Senin, 27 September 2027

Ukuran Kota yang Sehat

Bagaimana mengukur sehatnya sebuah kampung? Bukan dari tingginya pagar atau mewahnya mobil yang parkir. Tanda paling jujur justru sederhana: kakek dan nenek berani duduk santai di depan rumah, dan anak-anak bermain di jalan tanpa rasa takut.

Persis begitulah Zakharia melukis Yerusalem yang dipulihkan Allah: "Akan ada lagi kakek-kakek dan nenek-nenek duduk di jalan-jalan Yerusalem, dan jalan-jalan kota itu akan penuh dengan anak laki-laki dan anak perempuan yang bermain-main di situ." Bukan benteng, bukan istana. Ukuran kota Allah adalah amannya mereka yang paling rapuh.

Injil hari ini memperlihatkan murid-murid yang mengukur dengan cara lain: mereka bertengkar tentang siapa yang terbesar. Yesus menjawab dengan menempatkan seorang anak kecil di samping-Nya. Yang terkecil di antara kamu sekalian, kata-Nya, dialah yang terbesar.

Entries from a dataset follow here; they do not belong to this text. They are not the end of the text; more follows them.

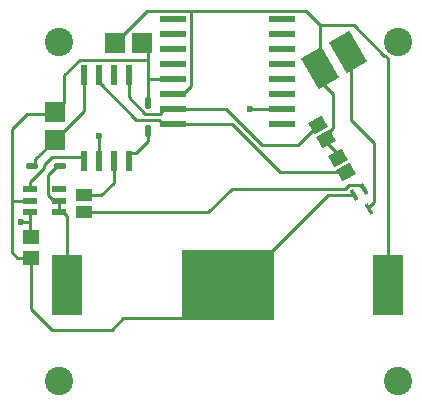
<source format=gbr>
G04*
G04 #@! TF.GenerationSoftware,Altium Limited,Altium Designer,22.4.2 (48)*
G04*
G04 Layer_Physical_Order=1*
G04 Layer_Color=255*
%FSLAX45Y45*%
%MOMM*%
G71*
G04*
G04 #@! TF.SameCoordinates,A1ACB9CE-F43E-4389-816B-9D06E944576F*
G04*
G04*
G04 #@! TF.FilePolarity,Positive*
G04*
G01*
G75*
%ADD11C,0.25400*%
G04:AMPARAMS|DCode=15|XSize=2mm|YSize=3mm|CornerRadius=0mm|HoleSize=0mm|Usage=FLASHONLY|Rotation=30.000|XOffset=0mm|YOffset=0mm|HoleType=Round|Shape=Rectangle|*
%AMROTATEDRECTD15*
4,1,4,-0.11603,-1.79904,-1.61603,0.79904,0.11603,1.79904,1.61603,-0.79904,-0.11603,-1.79904,0.0*
%
%ADD15ROTATEDRECTD15*%

%ADD16R,2.20000X0.60000*%
%ADD17R,2.60000X5.08000*%
%ADD18R,1.80620X1.75395*%
%ADD19R,1.35000X1.00000*%
G04:AMPARAMS|DCode=20|XSize=1.21mm|YSize=0.58mm|CornerRadius=0.0725mm|HoleSize=0mm|Usage=FLASHONLY|Rotation=0.000|XOffset=0mm|YOffset=0mm|HoleType=Round|Shape=RoundedRectangle|*
%AMROUNDEDRECTD20*
21,1,1.21000,0.43500,0,0,0.0*
21,1,1.06500,0.58000,0,0,0.0*
1,1,0.14500,0.53250,-0.21750*
1,1,0.14500,-0.53250,-0.21750*
1,1,0.14500,-0.53250,0.21750*
1,1,0.14500,0.53250,0.21750*
%
%ADD20ROUNDEDRECTD20*%
%ADD21R,1.47000X1.16000*%
G04:AMPARAMS|DCode=22|XSize=1.71mm|YSize=0.58mm|CornerRadius=0.0725mm|HoleSize=0mm|Usage=FLASHONLY|Rotation=90.000|XOffset=0mm|YOffset=0mm|HoleType=Round|Shape=RoundedRectangle|*
%AMROUNDEDRECTD22*
21,1,1.71000,0.43500,0,0,90.0*
21,1,1.56500,0.58000,0,0,90.0*
1,1,0.14500,0.21750,0.78250*
1,1,0.14500,0.21750,-0.78250*
1,1,0.14500,-0.21750,-0.78250*
1,1,0.14500,-0.21750,0.78250*
%
%ADD22ROUNDEDRECTD22*%
G04:AMPARAMS|DCode=23|XSize=1.04mm|YSize=0.46mm|CornerRadius=0.115mm|HoleSize=0mm|Usage=FLASHONLY|Rotation=90.000|XOffset=0mm|YOffset=0mm|HoleType=Round|Shape=RoundedRectangle|*
%AMROUNDEDRECTD23*
21,1,1.04000,0.23000,0,0,90.0*
21,1,0.81000,0.46000,0,0,90.0*
1,1,0.23000,0.11500,0.40500*
1,1,0.23000,0.11500,-0.40500*
1,1,0.23000,-0.11500,-0.40500*
1,1,0.23000,-0.11500,0.40500*
%
%ADD23ROUNDEDRECTD23*%
G04:AMPARAMS|DCode=24|XSize=1.04mm|YSize=0.46mm|CornerRadius=0.115mm|HoleSize=0mm|Usage=FLASHONLY|Rotation=180.000|XOffset=0mm|YOffset=0mm|HoleType=Round|Shape=RoundedRectangle|*
%AMROUNDEDRECTD24*
21,1,1.04000,0.23000,0,0,180.0*
21,1,0.81000,0.46000,0,0,180.0*
1,1,0.23000,-0.40500,0.11500*
1,1,0.23000,0.40500,0.11500*
1,1,0.23000,0.40500,-0.11500*
1,1,0.23000,-0.40500,-0.11500*
%
%ADD24ROUNDEDRECTD24*%
G04:AMPARAMS|DCode=25|XSize=1.1055mm|YSize=1.30822mm|CornerRadius=0mm|HoleSize=0mm|Usage=FLASHONLY|Rotation=120.000|XOffset=0mm|YOffset=0mm|HoleType=Round|Shape=Rectangle|*
%AMROTATEDRECTD25*
4,1,4,0.84285,-0.15164,-0.29010,-0.80575,-0.84285,0.15164,0.29010,0.80575,0.84285,-0.15164,0.0*
%
%ADD25ROTATEDRECTD25*%

G04:AMPARAMS|DCode=26|XSize=1.016mm|YSize=0.3048mm|CornerRadius=0mm|HoleSize=0mm|Usage=FLASHONLY|Rotation=300.000|XOffset=0mm|YOffset=0mm|HoleType=Round|Shape=Rectangle|*
%AMROTATEDRECTD26*
4,1,4,-0.38598,0.36374,-0.12202,0.51614,0.38598,-0.36374,0.12202,-0.51614,-0.38598,0.36374,0.0*
%
%ADD26ROTATEDRECTD26*%

G04:AMPARAMS|DCode=27|XSize=1.016mm|YSize=0.3556mm|CornerRadius=0mm|HoleSize=0mm|Usage=FLASHONLY|Rotation=300.000|XOffset=0mm|YOffset=0mm|HoleType=Round|Shape=Rectangle|*
%AMROTATEDRECTD27*
4,1,4,-0.40798,0.35104,-0.10002,0.52884,0.40798,-0.35104,0.10002,-0.52884,-0.40798,0.35104,0.0*
%
%ADD27ROTATEDRECTD27*%

%ADD28R,1.75395X1.80620*%
%ADD42R,7.80000X5.96000*%
%ADD43C,2.40000*%
%ADD44C,0.60000*%
D11*
X3525471Y3525471D02*
G03*
X3556100Y3501417I115329J115329D01*
G01*
X2981949Y3425692D02*
Y3784600D01*
X2976256Y3420000D02*
X2981949Y3425692D01*
X2976281Y3309991D02*
Y3420024D01*
Y3309991D02*
X3085767Y3200505D01*
X3266342Y3784600D02*
X3525470Y3525472D01*
X3525470Y3525471D02*
X3525470Y3525470D01*
X3525470D01*
X2976281Y3784600D02*
X3266342D01*
X3525470Y3525471D02*
Y3525472D01*
Y3525471D02*
X3525470Y3525471D01*
X3556100Y1587500D02*
Y3501417D01*
X444500Y2120900D02*
X522200D01*
Y2004200D02*
Y2120900D01*
Y2203700D01*
Y2004200D02*
X533400Y1993000D01*
X2387600Y3073400D02*
X2657100D01*
X1657100D02*
X2180042D01*
X2484842Y2768600D01*
X1313350Y1302200D02*
X1911800D01*
X1104900Y2634200D02*
Y2844800D01*
X1231900Y2451100D02*
Y2634200D01*
X1129100Y2348300D02*
X1231900Y2451100D01*
X977900Y2348300D02*
X1129100D01*
X368300Y2298700D02*
X522200D01*
X368300Y1866900D02*
X418200Y1817000D01*
X368300Y2298700D02*
Y2906121D01*
X497479Y3035300D01*
X368300Y1866900D02*
Y2298700D01*
X2641743Y2539857D02*
X3191050D01*
X1737100Y2946400D02*
X2235200D01*
X2641743Y2539857D01*
X2484842Y2768600D02*
X2794000D01*
X2857381Y3903500D02*
X2976281Y3784600D01*
X1885200Y3903500D02*
X2857381D01*
X2197100Y1587500D02*
X2289100D01*
X3236891Y2343691D02*
X3240068Y2346867D01*
X3264990D01*
X2289100Y1587500D02*
X3045290Y2343691D01*
X3236891D01*
X3264990Y2346867D02*
X3268166Y2343691D01*
X1911800Y1302200D02*
X2197100Y1587500D01*
X3189182Y2394491D02*
X3229366Y2434675D01*
X3313177D02*
X3314463Y2433389D01*
X3319001D02*
X3356154Y2396236D01*
X3229366Y2434675D02*
X3313177D01*
X3356154Y2394491D02*
Y2396236D01*
X3314463Y2433389D02*
X3319001D01*
X1241288Y3634813D02*
X1316285Y3709810D01*
X1511548Y3903500D02*
X1885200D01*
X1317858Y3709810D02*
X1511548Y3903500D01*
X1241288Y3633239D02*
Y3634813D01*
X1316285Y3709810D02*
X1317858D01*
X1424100Y2984500D02*
X1612900D01*
X1633700Y2963700D02*
X1719800D01*
X1612900Y2984500D02*
X1633700Y2963700D01*
X1719800D02*
X1737100Y2946400D01*
X1104900Y3303700D02*
X1424100Y2984500D01*
X1495455Y3035300D02*
X1624921D01*
X1639800Y3050179D01*
X1358900Y3171855D02*
X1495455Y3035300D01*
X1639800Y3056100D02*
X1657100Y3073400D01*
X1639800Y3050179D02*
Y3056100D01*
X1524000Y3492500D02*
Y3559312D01*
Y3327400D02*
Y3492500D01*
X739213Y3051312D02*
X814210Y3126310D01*
Y3360645D01*
X946066Y3492500D01*
X736600Y3051312D02*
X739213D01*
X946066Y3492500D02*
X1524000D01*
X522200Y2393700D02*
Y2452600D01*
X575278Y2505678D02*
X578423D01*
X646817Y2602617D02*
X711200Y2667000D01*
X522200Y2452600D02*
X575278Y2505678D01*
X646817Y2574072D02*
Y2602617D01*
X578423Y2505678D02*
X646817Y2574072D01*
X711200Y2667000D02*
X961600D01*
X674600Y2348000D02*
Y2515000D01*
X750400Y2590800D01*
X707600Y2315000D02*
X756900D01*
X773200Y2298700D01*
X674600Y2348000D02*
X707600Y2315000D01*
X961600Y2667000D02*
X977900Y2650700D01*
Y2634200D02*
Y2650700D01*
X1885200Y3268500D02*
Y3903500D01*
X1817100Y3200400D02*
X1885200Y3268500D01*
X733987Y2816088D02*
X736600D01*
X977900Y3054775D02*
Y3360200D01*
X739213Y2816088D02*
X977900Y3054775D01*
X736600Y2816088D02*
X739213D01*
X1737100Y3200400D02*
X1817100D01*
X1524000Y3128900D02*
Y3327400D01*
X1737100D01*
X1476512Y3606800D02*
X1524000Y3559312D01*
X750400Y2590800D02*
X779400D01*
X559500D02*
X569800Y2601100D01*
Y2651900D02*
X733987Y2816088D01*
X541400Y2590800D02*
X559500D01*
X569800Y2601100D02*
Y2651900D01*
X720588Y3035300D02*
X736600Y3051312D01*
X497479Y3035300D02*
X720588D01*
X1375200Y2702800D02*
X1426000D01*
X1358900Y2686500D02*
X1375200Y2702800D01*
X1524000Y2800800D02*
Y2890900D01*
X1426000Y2702800D02*
X1524000Y2800800D01*
X1358900Y2634200D02*
Y2686500D01*
X1104900Y3303700D02*
Y3360200D01*
X1358900Y3171855D02*
Y3360200D01*
X3191050Y2539857D02*
X3196118Y2544925D01*
X2794000Y2768600D02*
X2963382Y2937982D01*
Y2941475D01*
X418200Y1817000D02*
X533400D01*
X711200Y1206500D02*
X1217650D01*
X533400Y1384300D02*
Y1817000D01*
Y1384300D02*
X711200Y1206500D01*
X1217650D02*
X1313350Y1302200D01*
X773200Y2203700D02*
Y2298700D01*
X804700Y2203700D02*
X838100Y2170300D01*
X773200Y2203700D02*
X804700D01*
X838100Y1587500D02*
Y2170300D01*
X977900Y2198300D02*
X2035135D01*
X2231326Y2394491D01*
X3189182D01*
X3031018Y2855781D02*
X3085767Y2910529D01*
Y3200505D01*
X3031018Y2824325D02*
Y2855781D01*
X3128482Y2662075D02*
Y2694468D01*
X3031018Y2791932D02*
X3128482Y2694468D01*
X3031018Y2791932D02*
Y2824325D01*
X3393440Y2241325D02*
X3435052Y2282937D01*
X3393440Y2228309D02*
Y2241325D01*
X3238100Y2980347D02*
X3435052Y2783395D01*
Y2282937D02*
Y2783395D01*
X3238100Y2980347D02*
Y3531000D01*
X3213100Y3556000D02*
X3238100Y3531000D01*
D15*
X3218744Y3560000D02*
D03*
X2976256Y3420000D02*
D03*
D16*
X1737100Y2946400D02*
D03*
Y3073400D02*
D03*
X2657100Y3835400D02*
D03*
X1737100Y3708400D02*
D03*
X2657100D02*
D03*
Y3454400D02*
D03*
X1737100Y3835400D02*
D03*
X2657100Y3581400D02*
D03*
X1737100D02*
D03*
Y3454400D02*
D03*
Y3200400D02*
D03*
X2657100Y3327400D02*
D03*
Y3200400D02*
D03*
Y2946400D02*
D03*
X1737100Y3327400D02*
D03*
X2657100Y3073400D02*
D03*
D17*
X838100Y1587500D02*
D03*
X3556100D02*
D03*
D18*
X736600Y3051312D02*
D03*
Y2816088D02*
D03*
D19*
X977900Y2348300D02*
D03*
Y2198300D02*
D03*
D20*
X773200Y2203700D02*
D03*
Y2298700D02*
D03*
Y2393700D02*
D03*
X522200Y2203700D02*
D03*
Y2298700D02*
D03*
Y2393700D02*
D03*
D21*
X533400Y1817000D02*
D03*
Y1993000D02*
D03*
D22*
X977900Y2634200D02*
D03*
X1104900D02*
D03*
X1231900D02*
D03*
X1358900D02*
D03*
Y3360200D02*
D03*
X1231900D02*
D03*
X1104900D02*
D03*
X977900D02*
D03*
D23*
X1524000Y3128900D02*
D03*
Y2890900D02*
D03*
D24*
X541400Y2590800D02*
D03*
X779400D02*
D03*
D25*
X3128482Y2662075D02*
D03*
X3196118Y2544925D02*
D03*
X3031018Y2824325D02*
D03*
X2963382Y2941475D02*
D03*
D26*
X3393440Y2228309D02*
D03*
D27*
X3268166Y2343691D02*
D03*
X3356154Y2394491D02*
D03*
D28*
X1476512Y3632200D02*
D03*
X1241288D02*
D03*
D42*
X2197100Y1587500D02*
D03*
D43*
X770000Y3640800D02*
D03*
X3640800D02*
D03*
Y770000D02*
D03*
X770000D02*
D03*
D44*
X444500Y2120900D02*
D03*
X2387600Y3073400D02*
D03*
X1104900Y2844800D02*
D03*
M02*

</source>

Hari ini Gereja mengenang Vinsensius a Paulo. Ia hidup di Paris yang megah, tetapi mengukur kota itu dari bayi-bayi terlantar yang dipungutnya, dari orang miskin dan para narapidana yang dilayaninya. Baginya, orang miskin adalah tuan dan majikan kita.

Coba ukur lingkungan kita dengan penggaris Zakharia: amankah yang tua, gembirakah yang kecil? Lalu ukur juga hati kita sendiri.

Tuhan, jadikanlah aku pembangun kota-Mu, tempat yang lemah merasa aman dan yang kecil boleh bergembira. Amin.